Als wir 2007 zusammen mit anderen Journalisten daran gingen, ein neues System der Medienselbstregulierung zu erarbeiten, konnte vom heutigen Mediengesetz noch gar keine Rede sein. Der von uns erarbeitete Ethikkodex wurde in zahlreichen öffentlichen Foren diskutiert, und 2008 konnten wir bereits eine bearbeitete Fassung mit dem Titel „Ethische Richtlinien“ vorlegen, die bei vielen wichtigen Vertretern der Branche auf Zustimmung stieß. 

Wir legten die Prinzipien eines zukünftigen Gremiums für Medienselbstregulierung fest und entwarfen ein Statut für dieses Gremium. Dann kam die Finanzkrise, und damit geriet auch unsere Arbeit ins Stocken. Würde man die damaligen Arbeitspapiere „entstauben“, könnte jetzt dieses überregionale Gremium für Medienselbstregulierung zustande kommen.

Wer sollte sich an der Gründung eines solchen Gremiums beteiligen?

Man braucht schon die größten Medienunternehmen dazu, damit das künftige Gremium wirklich ein Ansehen hat. Nach unserem Vorschlag könnte es in der Form eines Vereins arbeiten.

Unabhängig auch von der Medienbehörde

Das heißt, Sie wollen eine Selbstregulierung unabhängig vom aktuellen Mediengesetz?

Selbstverständlich. Zwar hat das Mediengesetz keinen direkten Einfluss auf die Gestaltung des Selbstregulierungssystems, es hat aber sicher viele dazu bewegt, sich über den Nutzen einer Selbstregulierung Gedanken zu machen.

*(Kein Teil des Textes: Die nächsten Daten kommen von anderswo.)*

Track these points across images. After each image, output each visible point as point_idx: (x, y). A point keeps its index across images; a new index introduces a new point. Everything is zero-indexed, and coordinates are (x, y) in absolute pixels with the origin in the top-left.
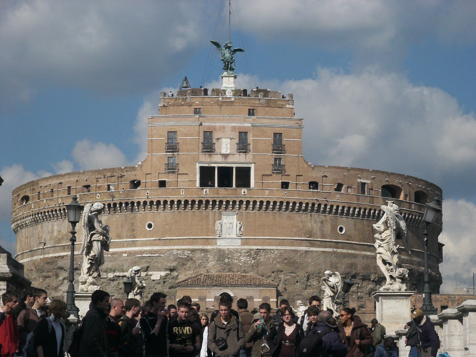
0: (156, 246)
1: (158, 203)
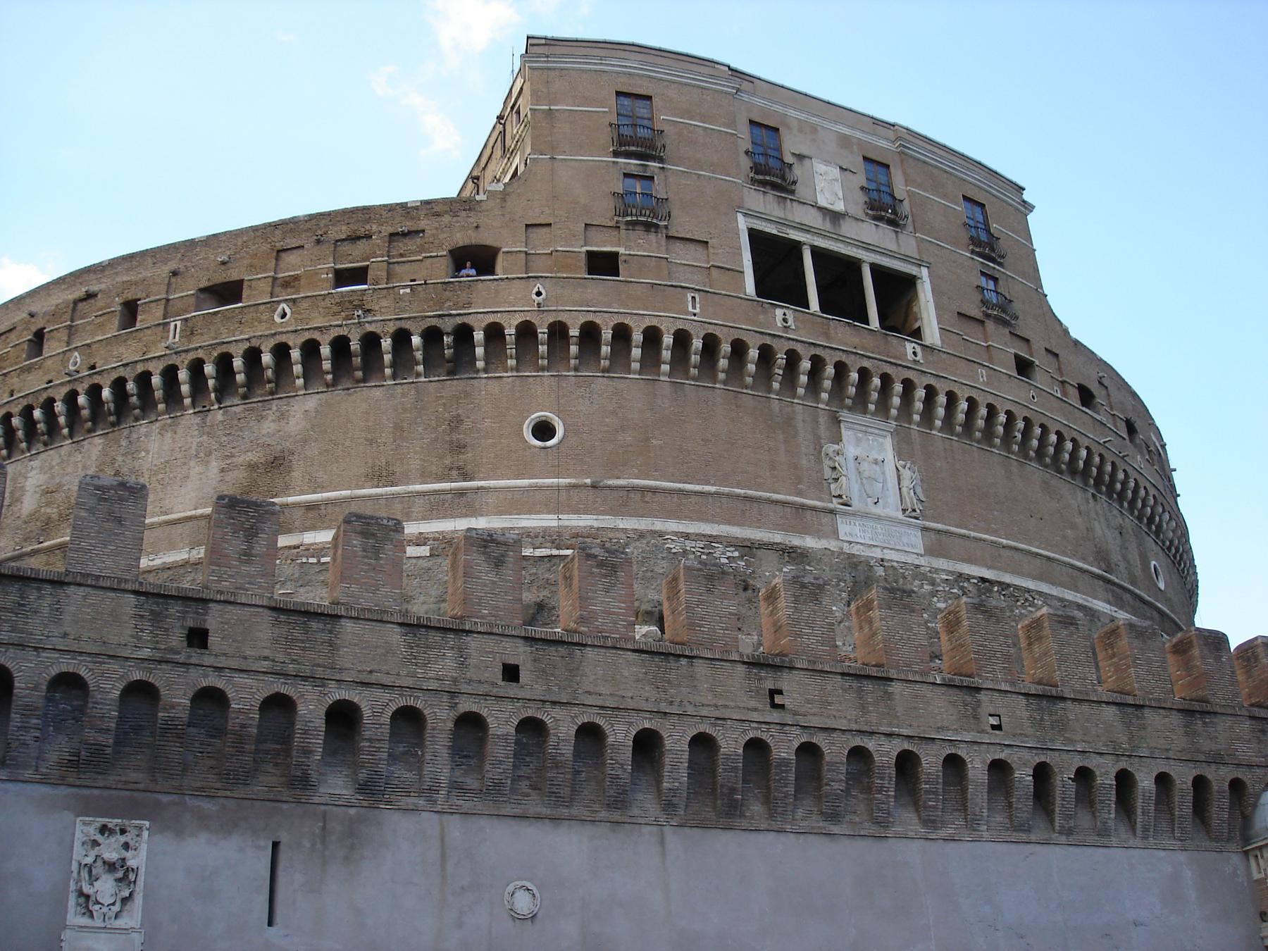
0: (577, 512)
1: (590, 333)
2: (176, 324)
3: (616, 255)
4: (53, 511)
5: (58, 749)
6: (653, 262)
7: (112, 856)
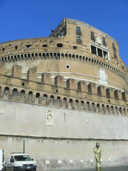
2: (23, 50)
3: (76, 46)
4: (6, 71)
5: (44, 102)
6: (81, 48)
7: (50, 114)
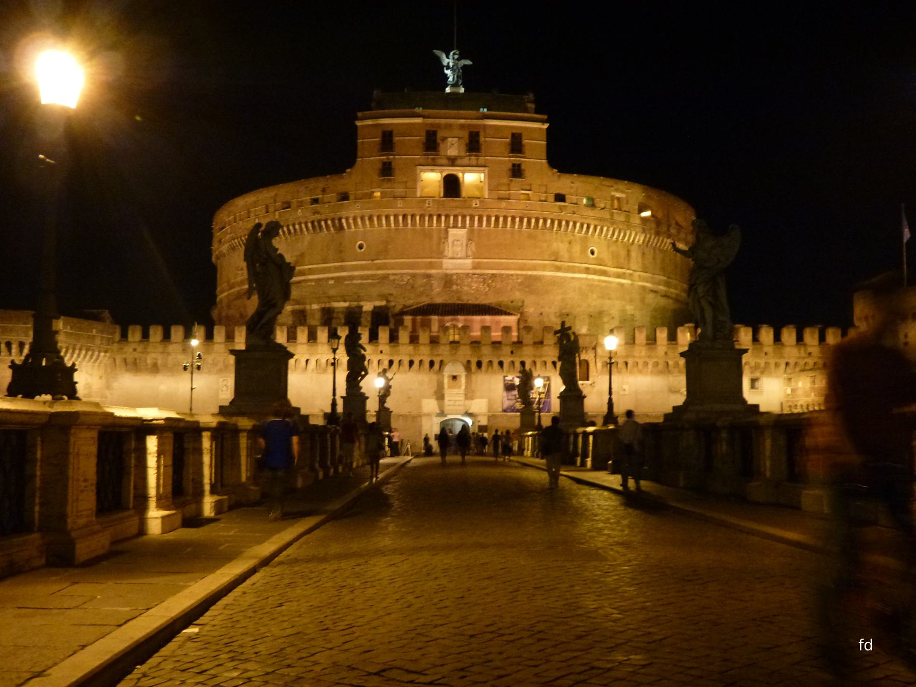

Nach dem Mediengesetz soll die Medienbehörde die Aufsicht auf bestimmten Gebieten den brancheninternen Organisationen überlassen. Warum sollte das nicht gut sein? 

Bei der Selbstregulierung geht es um die freiwillige und autonome Normbefolgung durch die Branche. Mit- und Selbstregulierung können sich im Prinzip ergänzen, der Staat kann zum Beispiel dabei helfen, den Entscheidungen, die im Rahmen der Selbstregulierung getroffen werden, Geltung zu verschaffen. 

Nur will das Mediengesetz die Gremien der Medienselbstregulierung und ihre Beschlüsse durch ein eigenartiges „Outsourcing” unter Aufsicht stellen. Und das widerspricht bereits dem Prinzip der Selbstregulierung.

In inhaltlichen und ethischen Fragen des Journalismus sollten meiner Ansicht nach die Journalisten entscheiden. Die internationalen Erfahrungen zeigen, dass infolge der Selbstregulierung langfristig nicht nur die Zahl der Presseprozesse zurückgeht, sondern auch eine allgemeine Verbesserung der Pressekultur eintritt. 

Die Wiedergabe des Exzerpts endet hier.